Obituary: Van Cliburn, pianist

Charlotte Smith
Thursday, February 28, 2013

Van Cliburn was 23 years old when, on April 13, 1958, he won First Prize at the inaugural Tchaikovsky International Piano Competition in Moscow. This was not just a musical triumph but also a political one. This was the time of the Cold War, Khrushchev, Sputniks, spy-planes and heightened military tension between the US and USSR. The Tchaikovsky Competition had been designed by the Soviets to show the world the supremacy of their young artists. But this gangling, six-foot-four Texan played his way to victory, charming his hosts into submission (to millions of Russians he was known as ‘Vanyushka’). Previously unknown in America, Van Cliburn returned home a national hero and was rewarded with a ticker-tape parade as a welcome. No musician in history has ever inspired that. Indeed, very few pianists have ever made the front page for any reason, let alone for winning a piano competition. The cover of Time magazine proclaimed him as ‘The Texan Who Conquered Russia’.

Immediately after his success, Van Cliburn recorded his signature piece, Tchaikovsky’s Piano Concerto No 1, with Kirill Kondrashin. It became the first classical album to sell a million (it sold 500,000 in the first year of its release). By the end of 1970 it had been in the US best-seller charts for 200 weeks. For a decade and more after his Moscow triumph, Van Cliburn toured and recorded relentlessly, America’s greatest good-will ambassador and a national icon.

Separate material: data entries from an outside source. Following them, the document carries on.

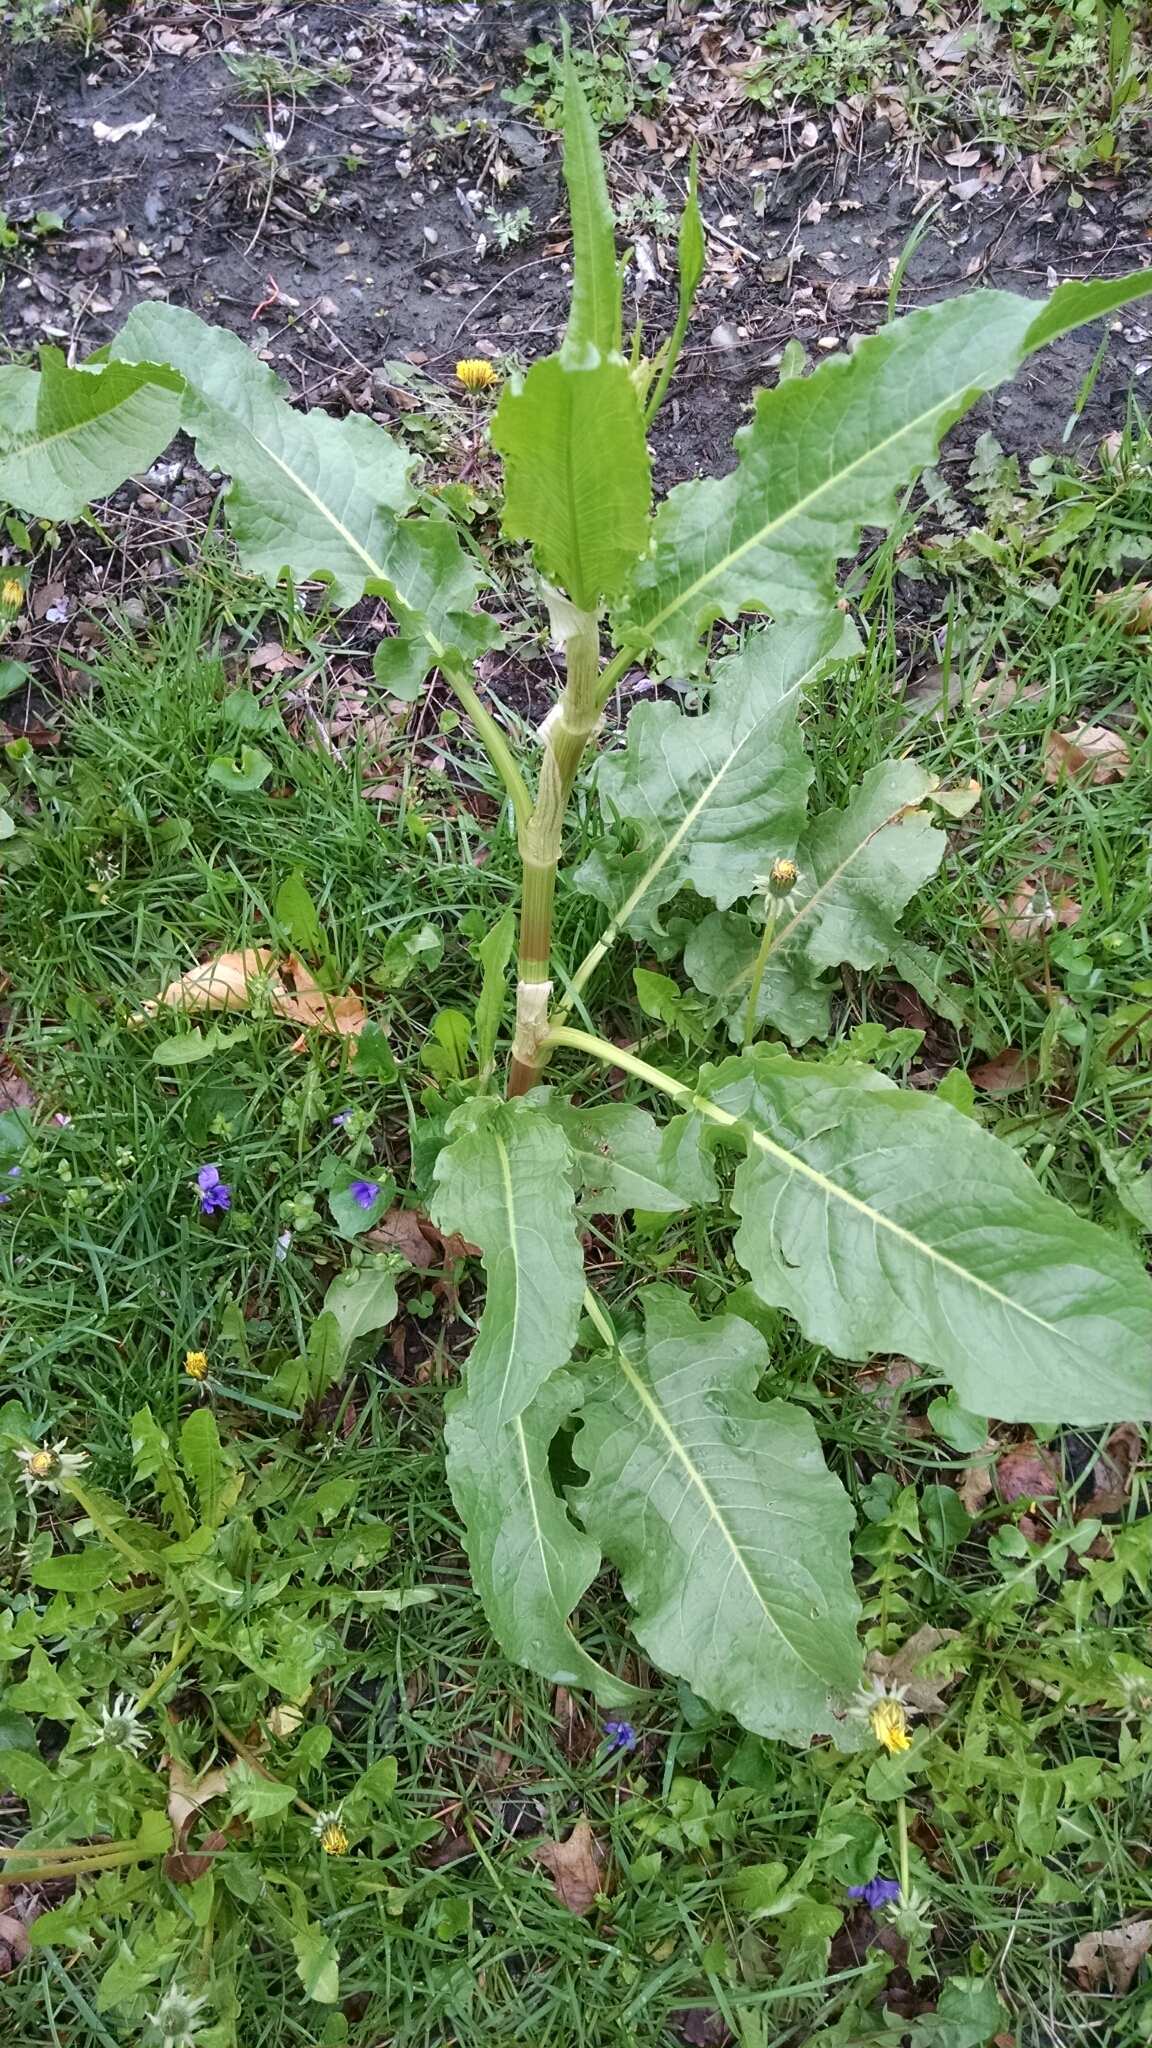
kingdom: Plantae
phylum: Tracheophyta
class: Magnoliopsida
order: Caryophyllales
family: Polygonaceae
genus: Rumex
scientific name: Rumex crispus
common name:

He was born Harvey Lavan Cliburn Jr in Shreveport, Louisiana, the son of an oilman, Harvey Cliburn Sr. His ambitious mother, Rildia Bee O’Bryan Cliburn, had been a pupil of Arthur Friedheim who had studied with Liszt. She was her son’s first teacher. He gave his first recital at the age of four. After winning several local competitions, he graduated to the Juilliard School in 1951 where he was taught by the legendary Rosina Lhévinne, widow and duo-partner of the great Russian pianist Josef Lhévinne. Van Cliburn graduated in 1954 and the following year won the prestigious Leventritt Award. This kick-started his career but by 1957 it was fading. Mme Lhévinne encouraged him to enter the Tchaikovsky Competition with his classmate Daniel Pollack.

Van Cliburn’s playing was especially suited to the Romantic repertoire with a golden, burnished sound and a spacious grandeur – just the kind of attributes likely to rouse the Russians to fever pitch – and he was at his best in works like the Tchaikovsky No 1, Rachmaninov’s Third Piano Concerto (the live recording with Kondrashin, despite imperfections, is among the most thrilling on disc) and MacDowell’s D minor Concerto. There were also excellent accounts of Prokofiev’s Sixth Sonata, Rachmaninov’s Second Sonata and much Chopin.

But as the years went by, Van Cliburn’s playing deteriorated. He added little to his repertoire and performances became emotionally tepid and earthbound. By the time he withdrew from active concert life in 1978, he was a mere shadow of his early promise, devoting his time to the International Piano Competition that bears his name, founded in 1962 in Fort Worth. He played at the White House in 1987 at a reception for Mikhail Gorbachev, and returned to Russia a few weeks later to give concerts in Moscow and Leningrad. In 1994 he made his first concert tour in 18 years. President George W Bush presented Cliburn with the Presidential Medal of Freedom, the nation's highest civilian honour in 2003. The following year, he received the Order of Friendship of the Russian Federation from Russian president Vladimir Putin.

He made his final public appearance last September at a ceremony marking the 50th anniversary of his Piano Competition, still adored by legions of his faithful fans. He died from bone cancer and is survived by his long time partner Thomas L Smith.